*** Provided data ***

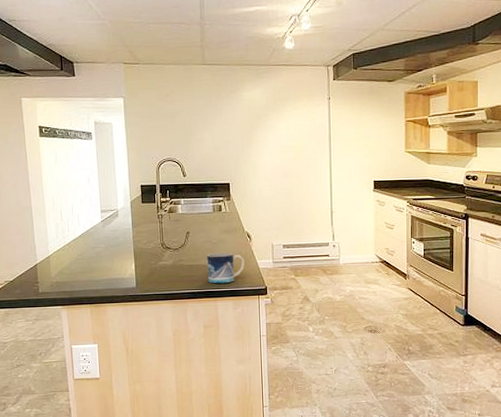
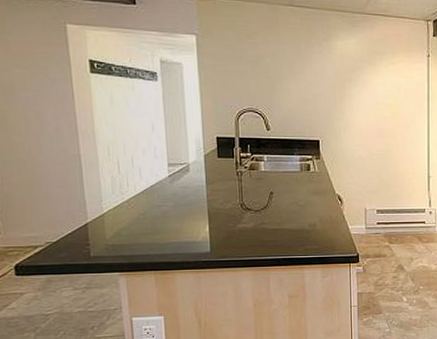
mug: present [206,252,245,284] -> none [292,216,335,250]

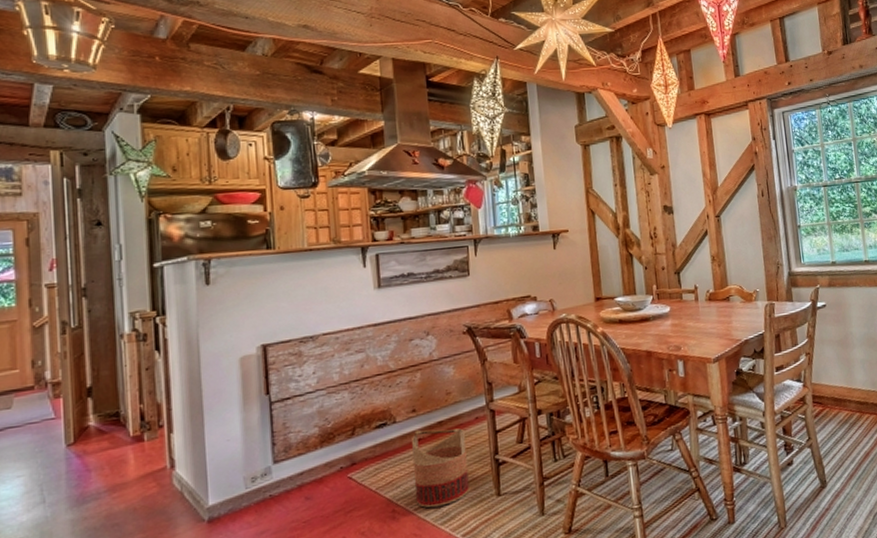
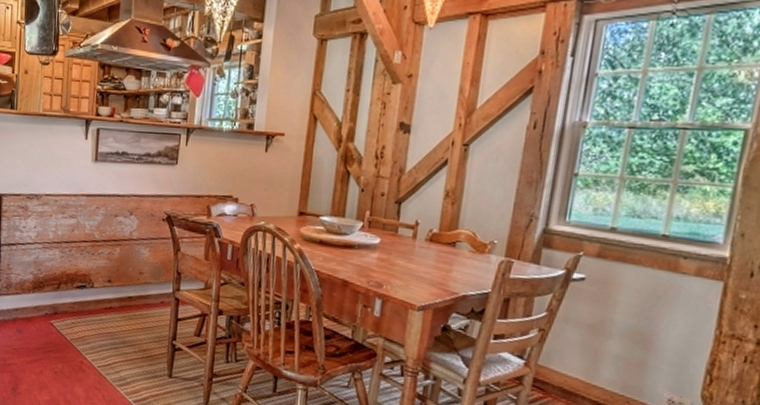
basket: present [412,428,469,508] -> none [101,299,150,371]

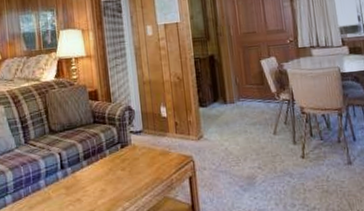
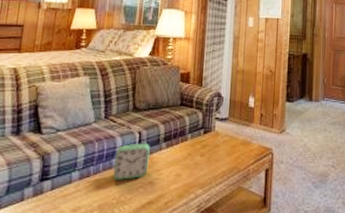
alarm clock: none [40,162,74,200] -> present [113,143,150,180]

*** End of Provided data ***

*Assignment:*
Would you please copy the material exactly, leaving all the pictures out?

*Result:*
mug: present [206,252,245,284] -> none [292,216,335,250]

basket: present [412,428,469,508] -> none [101,299,150,371]

alarm clock: none [40,162,74,200] -> present [113,143,150,180]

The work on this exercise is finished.